Ces dernières années, l'activité économique du pays, très dépendante du pétrole, a été l'otage des divisions entre les camps rivaux de l'Est et de l'Ouest. Certaines installations ont été détruites lors des conflits, en plus d'attaques ou blocus par des groupes armés ayant des revendications salariales ou sociales.
D'immenses pertes
Les pertes économiques sont déjà énormes pour la Libye, engluée dans une crise politique majeure depuis la mort de son guide Mouammar Khadafi en 2011. « La fermeture des vannes de pompage engendre des pertes de 330 000 barils par jour et une perte quotidienne de plus de 160 millions de dinars libyens (environ 32 millions d'euros) », a déploré la NOC.
La Libye dispose des réserves pétrolières les plus importantes d'Afrique à côté du Nigeria, de l'Angola et de l'Algérie.

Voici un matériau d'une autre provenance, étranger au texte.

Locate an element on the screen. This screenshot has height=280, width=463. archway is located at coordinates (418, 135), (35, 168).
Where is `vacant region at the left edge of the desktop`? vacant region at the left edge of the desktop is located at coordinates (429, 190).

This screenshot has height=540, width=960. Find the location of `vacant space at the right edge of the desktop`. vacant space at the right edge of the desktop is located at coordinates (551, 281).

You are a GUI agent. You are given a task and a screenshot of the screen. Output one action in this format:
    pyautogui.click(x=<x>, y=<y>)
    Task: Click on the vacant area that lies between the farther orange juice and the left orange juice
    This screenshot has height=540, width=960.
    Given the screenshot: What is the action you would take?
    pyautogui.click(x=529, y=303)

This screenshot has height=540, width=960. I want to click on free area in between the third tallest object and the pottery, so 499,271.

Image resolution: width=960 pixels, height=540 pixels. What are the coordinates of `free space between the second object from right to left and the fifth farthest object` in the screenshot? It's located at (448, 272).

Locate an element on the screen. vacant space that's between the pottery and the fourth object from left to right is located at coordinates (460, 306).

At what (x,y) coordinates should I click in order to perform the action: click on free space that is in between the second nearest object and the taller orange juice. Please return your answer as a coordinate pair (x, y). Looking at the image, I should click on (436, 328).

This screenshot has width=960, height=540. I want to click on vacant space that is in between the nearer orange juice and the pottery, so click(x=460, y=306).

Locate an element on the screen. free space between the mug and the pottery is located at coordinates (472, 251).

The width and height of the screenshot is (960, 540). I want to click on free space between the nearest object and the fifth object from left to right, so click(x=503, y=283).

Le gisement d'El-Charara, situé à environ 900 km au sud de Tripoli, produit en temps normal 315 000 barils par jour, sur une production nationale de plus de 1,2 million de barils par jour, contre 1,5 à 1,6 million avant 2011. Le champ pétrolier d'El-Charara est le plus grand gisement pétrolier de Libye. Il était sous le contrôle des forces fidèles du maréchal Khalifa Haftar, l'homme fort de l'est du pays, riche en pétrole, appuyé par la Russie, l'Égypte, et les Émirats arabes unis.
Ce gisement est géré conjointement par la société Akakus, coentreprise entre la NOC, l'espagnol Repsol, le français Total, l'autrichien OMV et le norvégien Statoil.

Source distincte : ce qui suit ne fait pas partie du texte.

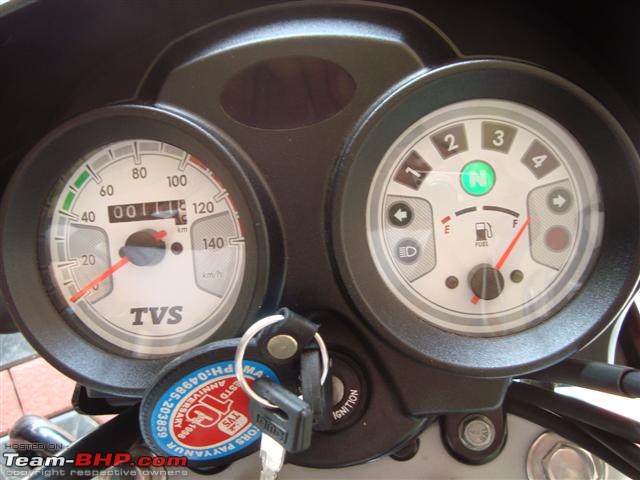
Identify the location of black console. Image resolution: width=640 pixels, height=480 pixels. (298, 160).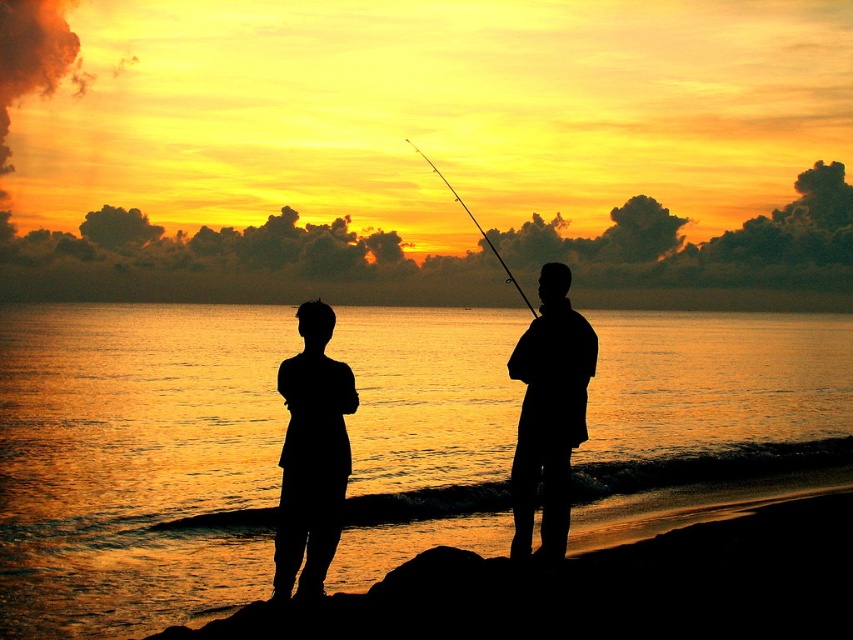
The width and height of the screenshot is (853, 640). What are the coordinates of `golden reflective water at center` in the screenshot? It's located at (134, 461).

Who is lower down, golden reflective water at center or smooth rod at center?

golden reflective water at center is below.

What do you see at coordinates (134, 461) in the screenshot? The image size is (853, 640). I see `golden reflective water at center` at bounding box center [134, 461].

Locate an element on the screen. This screenshot has height=640, width=853. golden reflective water at center is located at coordinates (134, 461).

Can you confirm if silhouette fishing rod at center is positioned to the left of smooth rod at center?

Incorrect, silhouette fishing rod at center is not on the left side of smooth rod at center.

This screenshot has height=640, width=853. I want to click on silhouette fishing rod at center, so click(549, 412).

Does point (442, 310) come farther from viewer compared to point (521, 356)?

Yes, it is behind point (521, 356).

Does golden reflective water at center have a smaller size compared to silhouette fishing rod at center?

Actually, golden reflective water at center might be larger than silhouette fishing rod at center.

What are the coordinates of `golden reflective water at center` in the screenshot? It's located at (134, 461).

Le gisement al-Fil, situé dans le bassin de Morzouq à 750 kilomètres au sud-ouest de Tripoli, est lui géré par la coentreprise Mellitah Oil & Gas, entre la NOC et le géant italien Eni. Sa production quotidienne est estimée à 70 000 barils.
La crise politique s'aggrave
Cet incident intervient au moment où le Parlement, basé à Tobrouk, tente de mettre sur la touche l'actuel Premier ministre Abdelhamid Dbeibah, toujours reconnu par les Nations unies, en intronisant Fathi Bachagha comme nouveau chef du gouvernement. L'élection de Bachagha crée pour l'instant plus de problèmes qu'elle n'en résout. En effet, le Premier ministre sortant Abdul-Hamid Dbeibah dit que « son gouvernement restera en fonction jusqu'à la tenue d'élections et qu'il ne passera la main qu'à un gouvernement élu ».
Déjà, en 2014 et 2016, ces deux gisements majeurs avaient fermé les vannes à cause du déclenchement de la guerre civile entre des gouvernements rivaux à Tripoli.
« Je suis avec inquiétude les informations sur la fermeture de champs pétroliers […], qui prive tous les Libyens de leur principale source de revenu », a tweeté Stephanie Williams, l'émissaire spéciale de l'ONU en Libye. « Le blocus pétrolier doit être levé », a-t-elle insisté.